Wednesday, June 9, 2010

Cinnamon Rolls



I'm sorry. I should just apologize now. This recipe is pure deliciousness. It will be hard to contain yourself. So only plan on making them when you have somewhere to take them. But, man oh man, are they good!!!! Besides, it's the Pioneer Woman's fault. It occurred to me yesterday that I'm trying an awful lot of her recipes. I promise that this is not a Julie/Julia thing between Ree and myself....unless I can end up with a book and movie deal. Hey, I have student loans to think about.
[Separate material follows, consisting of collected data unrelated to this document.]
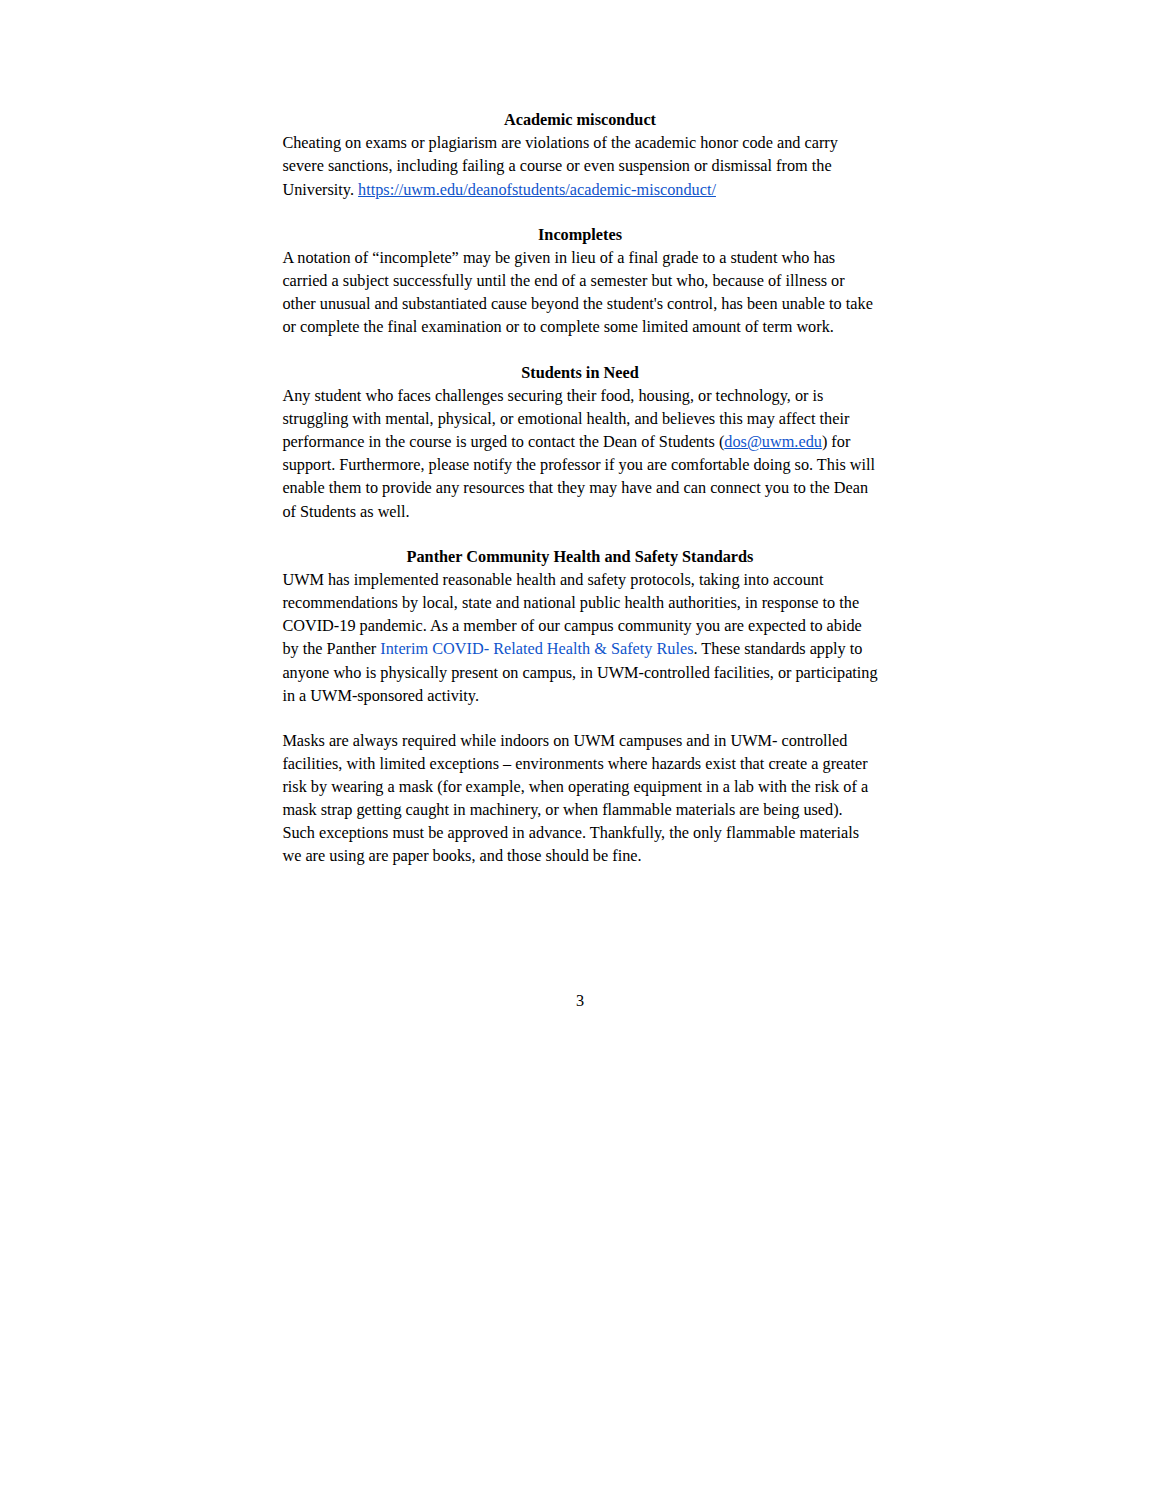Academic misconduct
Cheating on exams or plagiarism are violations of the academic honor code and carry severe sanctions, including failing a course or even suspension or dismissal from the University. https://uwm.edu/deanofstudents/academic-misconduct/
Incompletes
A notation of “incomplete” may be given in lieu of a final grade to a student who has carried a subject successfully until the end of a semester but who, because of illness or other unusual and substantiated cause beyond the student's control, has been unable to take or complete the final examination or to complete some limited amount of term work.
Students in Need
Any student who faces challenges securing their food, housing, or technology, or is struggling with mental, physical, or emotional health, and believes this may affect their performance in the course is urged to contact the Dean of Students (dos@uwm.edu) for support. Furthermore, please notify the professor if you are comfortable doing so. This will enable them to provide any resources that they may have and can connect you to the Dean of Students as well.
Panther Community Health and Safety Standards
UWM has implemented reasonable health and safety protocols, taking into account recommendations by local, state and national public health authorities, in response to the COVID-19 pandemic. As a member of our campus community you are expected to abide by the Panther Interim COVID- Related Health & Safety Rules. These standards apply to anyone who is physically present on campus, in UWM-controlled facilities, or participating in a UWM-sponsored activity.
Masks are always required while indoors on UWM campuses and in UWM- controlled facilities, with limited exceptions – environments where hazards exist that create a greater risk by wearing a mask (for example, when operating equipment in a lab with the risk of a mask strap getting caught in machinery, or when flammable materials are being used). Such exceptions must be approved in advance. Thankfully, the only flammable materials we are using are paper books, and those should be fine.
3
I had never made homemade cinnamon rolls before this recipe. I was nervous, but all turned out well. I have a couple areas of adjustment for next time. For example, my dough will sit farther back on the counter. It was thisclose to spilling cinnamon/sugar/butter onto my floor. You should also know that this is a messy endeavor. Or at least it was for me. Maybe next time will be better. BUT, the important thing to know as you're seeing this mess on your counter is that they will be sooooo worth it. Yum. Okay, my final note before her recipe is that I didn't make the maple icing. I had worked a 12 hour shift that day and had to return for another 12 the next day, so I was simply too tired for the couple extra steps. Alright, let the baking (and deliciousness) begin!

Dough
1 quart Whole Milk (I used 2%)
1 cup Vegetable Oil
1 cup Sugar
2 packages Active Dry Yeast
8 cups (Plus 1 Cup Extra, Separated) All-purpose Flour
1 teaspoon (heaping) Baking Powder
1 teaspoon (scant) Baking Soda
1 Tablespoon (heaping) Salt
Plenty Of Melted Butter
2 cups Sugar
Generous Sprinkling Of Cinnamon (I can't even guess at this. I think it depends on how much you like cinnamon.)

Icing
1 bag Powdered Sugar (I didn't use a full bag. Maybe 3/4?)
1/2 cups Milk
1/4 cups Melted Butter

Mix the milk, vegetable oil and sugar in a pan. “Scald” the mixture (heat until just before the boiling point). Turn off heat and leave to cool 45 minutes to 1 hour. When the mixture is lukewarm to warm, but NOT hot, sprinkle in both packages of Active Dry Yeast. Let this sit for a minute. Then add 8 cups of all-purpose flour. Stir mixture together. Cover and let rise for at least an hour. After rising for at least an hour, add 1 more cup of flour, the baking powder, baking soda and salt. Stir mixture together. (At this point, you could cover the dough and put it in the fridge until you need it – overnight or even a day or two, if necessary. Just keep your eye on it and if it starts to overflow out of the pan, just punch it down). **Because I didn't read and realize how time consuming this was going to be, I ended up stopping here.

When ready to prepare rolls: Sprinkle rolling surface generously with flour. Take half the dough and form a rough rectangle. Then roll the dough thin, maintaining a general rectangular shape. Drizzle 1/2 to 1 cup melted butter over the dough. Now sprinkle 1 cup of sugar over the butter followed by a generous sprinkling of cinnamon.





Now, starting at the opposite end, begin rolling the dough in a neat line toward you. Keep the roll relatively tight as you go. Next, pinch the seam of the roll to seal it.


See the mess? Totally worth it.

Spread 1 tablespoon of melted butter in a seven inch round foil cake or pie pan. Then begin cutting the rolls approximately ¾ to 1 inch thick and laying them in the buttered pans.

Repeat this process with the other half of the dough. Let the rolls rise for 20 to 30 minutes, then bake at 400 degrees until light golden brown, about 15 to 18 minutes.



Icing: Mix together all ingredients listed and stir well until smooth. It should be thick but pourable. Taste and adjust as needed. Generously drizzle over the warm rolls.